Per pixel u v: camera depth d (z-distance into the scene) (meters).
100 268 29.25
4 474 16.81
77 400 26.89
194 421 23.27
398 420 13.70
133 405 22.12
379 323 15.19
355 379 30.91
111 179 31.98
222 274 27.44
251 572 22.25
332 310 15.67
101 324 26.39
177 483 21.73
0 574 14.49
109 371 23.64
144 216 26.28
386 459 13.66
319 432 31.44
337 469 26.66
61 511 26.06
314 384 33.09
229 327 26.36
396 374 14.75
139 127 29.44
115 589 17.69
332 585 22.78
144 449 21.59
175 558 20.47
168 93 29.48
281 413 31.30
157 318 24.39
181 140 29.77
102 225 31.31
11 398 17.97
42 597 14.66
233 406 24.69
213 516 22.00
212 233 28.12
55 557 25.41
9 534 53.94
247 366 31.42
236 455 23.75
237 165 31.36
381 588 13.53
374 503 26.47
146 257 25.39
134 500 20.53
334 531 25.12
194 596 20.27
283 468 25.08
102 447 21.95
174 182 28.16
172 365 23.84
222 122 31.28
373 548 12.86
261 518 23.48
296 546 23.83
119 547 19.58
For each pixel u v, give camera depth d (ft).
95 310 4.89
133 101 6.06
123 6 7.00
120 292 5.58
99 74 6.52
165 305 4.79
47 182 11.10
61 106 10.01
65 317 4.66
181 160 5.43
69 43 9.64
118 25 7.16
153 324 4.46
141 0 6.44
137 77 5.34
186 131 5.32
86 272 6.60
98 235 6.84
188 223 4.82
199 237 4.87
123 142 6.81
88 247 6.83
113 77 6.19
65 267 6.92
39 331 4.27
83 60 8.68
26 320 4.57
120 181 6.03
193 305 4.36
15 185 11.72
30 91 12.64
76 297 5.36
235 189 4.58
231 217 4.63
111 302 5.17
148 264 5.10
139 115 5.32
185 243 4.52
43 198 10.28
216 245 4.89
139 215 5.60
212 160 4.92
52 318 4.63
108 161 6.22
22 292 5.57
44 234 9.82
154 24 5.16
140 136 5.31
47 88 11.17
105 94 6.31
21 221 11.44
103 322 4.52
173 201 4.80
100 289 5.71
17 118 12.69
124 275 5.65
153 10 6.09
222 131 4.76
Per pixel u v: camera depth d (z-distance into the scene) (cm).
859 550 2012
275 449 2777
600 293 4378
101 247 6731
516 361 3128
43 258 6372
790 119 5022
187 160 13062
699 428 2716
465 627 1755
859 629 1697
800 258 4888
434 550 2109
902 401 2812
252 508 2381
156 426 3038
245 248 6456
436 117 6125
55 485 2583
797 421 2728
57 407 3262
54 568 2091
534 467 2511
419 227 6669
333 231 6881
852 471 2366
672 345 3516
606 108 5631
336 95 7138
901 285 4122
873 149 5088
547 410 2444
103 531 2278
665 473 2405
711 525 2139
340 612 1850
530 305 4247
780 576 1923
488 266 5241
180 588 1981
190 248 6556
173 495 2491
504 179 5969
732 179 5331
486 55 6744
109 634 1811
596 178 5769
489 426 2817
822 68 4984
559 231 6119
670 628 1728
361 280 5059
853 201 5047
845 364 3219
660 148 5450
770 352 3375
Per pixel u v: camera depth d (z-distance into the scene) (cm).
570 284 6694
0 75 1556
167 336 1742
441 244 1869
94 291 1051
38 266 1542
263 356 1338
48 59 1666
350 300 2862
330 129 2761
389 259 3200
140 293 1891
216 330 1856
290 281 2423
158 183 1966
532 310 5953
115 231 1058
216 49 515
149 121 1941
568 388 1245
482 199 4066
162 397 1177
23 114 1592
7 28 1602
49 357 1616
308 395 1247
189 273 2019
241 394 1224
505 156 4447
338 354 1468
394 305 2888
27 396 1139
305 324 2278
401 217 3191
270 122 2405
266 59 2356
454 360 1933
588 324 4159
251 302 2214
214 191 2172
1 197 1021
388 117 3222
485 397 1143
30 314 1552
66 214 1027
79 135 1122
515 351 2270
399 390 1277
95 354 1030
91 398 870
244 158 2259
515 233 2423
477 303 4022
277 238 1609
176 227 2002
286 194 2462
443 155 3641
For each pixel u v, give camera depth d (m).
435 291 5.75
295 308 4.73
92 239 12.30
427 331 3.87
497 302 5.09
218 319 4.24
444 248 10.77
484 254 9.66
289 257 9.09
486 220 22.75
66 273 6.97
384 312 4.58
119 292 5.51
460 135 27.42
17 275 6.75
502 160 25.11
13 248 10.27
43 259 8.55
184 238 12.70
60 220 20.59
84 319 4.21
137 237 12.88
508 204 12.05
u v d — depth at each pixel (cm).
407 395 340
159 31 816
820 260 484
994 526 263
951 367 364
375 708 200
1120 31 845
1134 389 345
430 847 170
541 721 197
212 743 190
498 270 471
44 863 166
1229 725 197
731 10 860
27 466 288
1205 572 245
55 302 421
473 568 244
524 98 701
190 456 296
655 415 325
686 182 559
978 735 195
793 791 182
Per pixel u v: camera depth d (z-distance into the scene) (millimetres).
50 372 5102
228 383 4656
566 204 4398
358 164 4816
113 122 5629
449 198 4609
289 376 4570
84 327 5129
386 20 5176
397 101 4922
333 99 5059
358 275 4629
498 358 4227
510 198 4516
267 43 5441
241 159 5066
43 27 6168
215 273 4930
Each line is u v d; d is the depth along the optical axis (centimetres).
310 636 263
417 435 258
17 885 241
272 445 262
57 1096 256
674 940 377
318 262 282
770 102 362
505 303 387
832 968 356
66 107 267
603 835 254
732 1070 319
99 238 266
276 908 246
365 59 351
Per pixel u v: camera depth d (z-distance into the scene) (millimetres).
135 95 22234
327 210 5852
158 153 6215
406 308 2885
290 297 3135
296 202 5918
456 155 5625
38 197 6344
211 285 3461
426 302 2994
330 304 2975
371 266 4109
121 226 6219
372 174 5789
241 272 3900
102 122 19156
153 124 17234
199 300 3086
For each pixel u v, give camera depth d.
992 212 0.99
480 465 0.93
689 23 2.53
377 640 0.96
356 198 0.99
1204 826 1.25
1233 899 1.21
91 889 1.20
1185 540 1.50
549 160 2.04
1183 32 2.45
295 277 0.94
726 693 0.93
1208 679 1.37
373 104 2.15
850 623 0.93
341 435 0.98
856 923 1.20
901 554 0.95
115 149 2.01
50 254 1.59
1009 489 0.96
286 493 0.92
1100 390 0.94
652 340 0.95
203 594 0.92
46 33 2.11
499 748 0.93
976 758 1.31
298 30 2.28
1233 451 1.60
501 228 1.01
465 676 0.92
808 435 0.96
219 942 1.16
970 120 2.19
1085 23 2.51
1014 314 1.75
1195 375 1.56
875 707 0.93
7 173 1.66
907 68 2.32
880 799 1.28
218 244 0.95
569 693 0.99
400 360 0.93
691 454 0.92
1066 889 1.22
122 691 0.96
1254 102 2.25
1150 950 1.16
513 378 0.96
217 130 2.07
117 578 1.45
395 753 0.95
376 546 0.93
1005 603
= = = =
> Exercise description
Your response should consist of the listing, reproduced exactly.

> Response to the exercise
Per pixel u v: camera depth d (z-distance into the scene) (meters).
100 268 29.25
4 474 16.81
77 400 26.89
194 421 23.27
398 420 13.70
133 405 22.12
379 323 15.19
355 379 30.91
111 179 31.98
222 274 27.44
251 572 22.25
332 310 15.67
101 324 26.39
177 483 21.73
0 574 14.49
109 371 23.64
144 216 26.28
386 459 13.66
319 432 31.44
337 469 26.66
61 511 26.06
314 384 33.09
229 327 26.36
396 374 14.75
139 127 29.44
115 589 17.69
332 585 22.78
144 449 21.59
175 558 20.47
168 93 29.48
281 413 31.30
157 318 24.39
181 140 29.77
102 225 31.31
11 398 17.97
42 597 14.66
233 406 24.69
213 516 22.00
212 233 28.12
55 557 25.41
9 534 53.94
247 366 31.42
236 455 23.75
237 165 31.36
381 588 13.53
374 503 26.47
146 257 25.39
134 500 20.53
334 531 25.12
194 596 20.27
283 468 25.08
102 447 21.95
174 182 28.16
172 365 23.84
222 122 31.28
373 548 12.86
261 518 23.48
296 546 23.83
119 547 19.58
For each pixel u v, give camera depth d (ft).
95 310 4.89
133 101 6.06
123 6 7.00
120 292 5.58
99 74 6.52
165 305 4.79
47 182 11.10
61 106 10.01
65 317 4.66
181 160 5.43
69 43 9.64
118 25 7.16
153 324 4.46
141 0 6.44
137 77 5.34
186 131 5.32
86 272 6.60
98 235 6.84
188 223 4.82
199 237 4.87
123 142 6.81
88 247 6.83
113 77 6.19
65 267 6.92
39 331 4.27
83 60 8.68
26 320 4.57
120 181 6.03
193 305 4.36
15 185 11.72
30 91 12.64
76 297 5.36
235 189 4.58
231 217 4.63
111 302 5.17
148 264 5.10
139 115 5.32
185 243 4.52
43 198 10.28
216 245 4.89
139 215 5.60
212 160 4.92
52 318 4.63
108 161 6.22
22 292 5.57
44 234 9.82
154 24 5.16
140 136 5.31
47 88 11.17
105 94 6.31
21 221 11.44
103 322 4.52
173 201 4.80
100 289 5.71
17 118 12.69
124 275 5.65
153 10 6.09
222 131 4.76
Per pixel u v: camera depth d (z-distance into the scene) (cm).
859 550 2012
275 449 2777
600 293 4378
101 247 6731
516 361 3128
43 258 6372
790 119 5022
187 160 13062
699 428 2716
465 627 1755
859 629 1697
800 258 4888
434 550 2109
902 401 2812
252 508 2381
156 426 3038
245 248 6456
436 117 6125
55 485 2583
797 421 2728
57 407 3262
54 568 2091
534 467 2511
419 227 6669
333 231 6881
852 471 2366
672 345 3516
606 108 5631
336 95 7138
901 285 4122
873 149 5088
547 410 2444
103 531 2278
665 473 2405
711 525 2139
340 612 1850
530 305 4247
780 576 1923
488 266 5241
180 588 1981
190 248 6556
173 495 2491
504 179 5969
732 179 5331
486 55 6744
109 634 1811
596 178 5769
489 426 2817
822 68 4984
559 231 6119
670 628 1728
361 280 5059
853 201 5047
845 364 3219
660 148 5450
770 352 3375
Per pixel u v: camera depth d (z-distance into the scene) (cm).
570 284 6694
0 75 1556
167 336 1742
441 244 1869
94 291 1051
38 266 1542
263 356 1338
48 59 1666
350 300 2862
330 129 2761
389 259 3200
140 293 1891
216 330 1856
290 281 2423
158 183 1966
532 310 5953
115 231 1058
216 49 515
149 121 1941
568 388 1245
482 199 4066
162 397 1177
23 114 1592
7 28 1602
49 357 1616
308 395 1247
189 273 2019
241 394 1224
505 156 4447
338 354 1468
394 305 2888
27 396 1139
305 324 2278
401 217 3191
270 122 2405
266 59 2356
454 360 1933
588 324 4159
251 302 2214
214 191 2172
1 197 1021
388 117 3222
485 397 1143
30 314 1552
66 214 1027
79 135 1122
515 351 2270
399 390 1277
95 354 1030
91 398 870
244 158 2259
515 233 2423
477 303 4022
277 238 1609
176 227 2002
286 194 2462
443 155 3641
For each pixel u v, give camera depth d (m).
435 291 5.75
295 308 4.73
92 239 12.30
427 331 3.87
497 302 5.09
218 319 4.24
444 248 10.77
484 254 9.66
289 257 9.09
486 220 22.75
66 273 6.97
384 312 4.58
119 292 5.51
460 135 27.42
17 275 6.75
502 160 25.11
13 248 10.27
43 259 8.55
184 238 12.70
60 220 20.59
84 319 4.21
137 237 12.88
508 204 12.05
u v d — depth at each pixel (cm).
407 395 340
159 31 816
820 260 484
994 526 263
951 367 364
375 708 200
1120 31 845
1134 389 345
430 847 170
541 721 197
212 743 190
498 270 471
44 863 166
1229 725 197
731 10 860
27 466 288
1205 572 245
55 302 421
473 568 244
524 98 701
190 456 296
655 415 325
686 182 559
978 735 195
793 791 182
Per pixel u v: camera depth d (z-distance into the scene) (millimetres).
50 372 5102
228 383 4656
566 204 4398
358 164 4816
113 122 5629
449 198 4609
289 376 4570
84 327 5129
386 20 5176
397 101 4922
333 99 5059
358 275 4629
498 358 4227
510 198 4516
267 43 5441
241 159 5066
43 27 6168
215 273 4930
Each line is u v d; d is the depth along the optical axis (centimetres).
310 636 263
417 435 258
17 885 241
272 445 262
57 1096 256
674 940 377
318 262 282
770 102 362
505 303 387
832 968 356
66 107 267
603 835 254
732 1070 319
99 238 266
276 908 246
365 59 351
Per pixel u v: camera depth d (z-distance into the scene) (millimetres).
135 95 22234
327 210 5852
158 153 6215
406 308 2885
290 297 3135
296 202 5918
456 155 5625
38 197 6344
211 285 3461
426 302 2994
330 304 2975
371 266 4109
121 226 6219
372 174 5789
241 272 3900
102 122 19156
153 124 17234
199 300 3086
For each pixel u v, give camera depth d.
992 212 0.99
480 465 0.93
689 23 2.53
377 640 0.96
356 198 0.99
1204 826 1.25
1233 899 1.21
91 889 1.20
1185 540 1.50
549 160 2.04
1183 32 2.45
295 277 0.94
726 693 0.93
1208 679 1.37
373 104 2.15
850 623 0.93
341 435 0.98
856 923 1.20
901 554 0.95
115 149 2.01
50 254 1.59
1009 489 0.96
286 493 0.92
1100 390 0.94
652 340 0.95
203 594 0.92
46 33 2.11
499 748 0.93
976 758 1.31
298 30 2.28
1233 451 1.60
501 228 1.01
465 676 0.92
808 435 0.96
219 942 1.16
970 120 2.19
1085 23 2.51
1014 314 1.75
1195 375 1.56
875 707 0.93
7 173 1.66
907 68 2.32
880 799 1.28
218 244 0.95
569 693 0.99
400 360 0.93
691 454 0.92
1066 889 1.22
122 691 0.96
1254 102 2.25
1150 950 1.16
513 378 0.96
217 130 2.07
117 578 1.45
395 753 0.95
376 546 0.93
1005 603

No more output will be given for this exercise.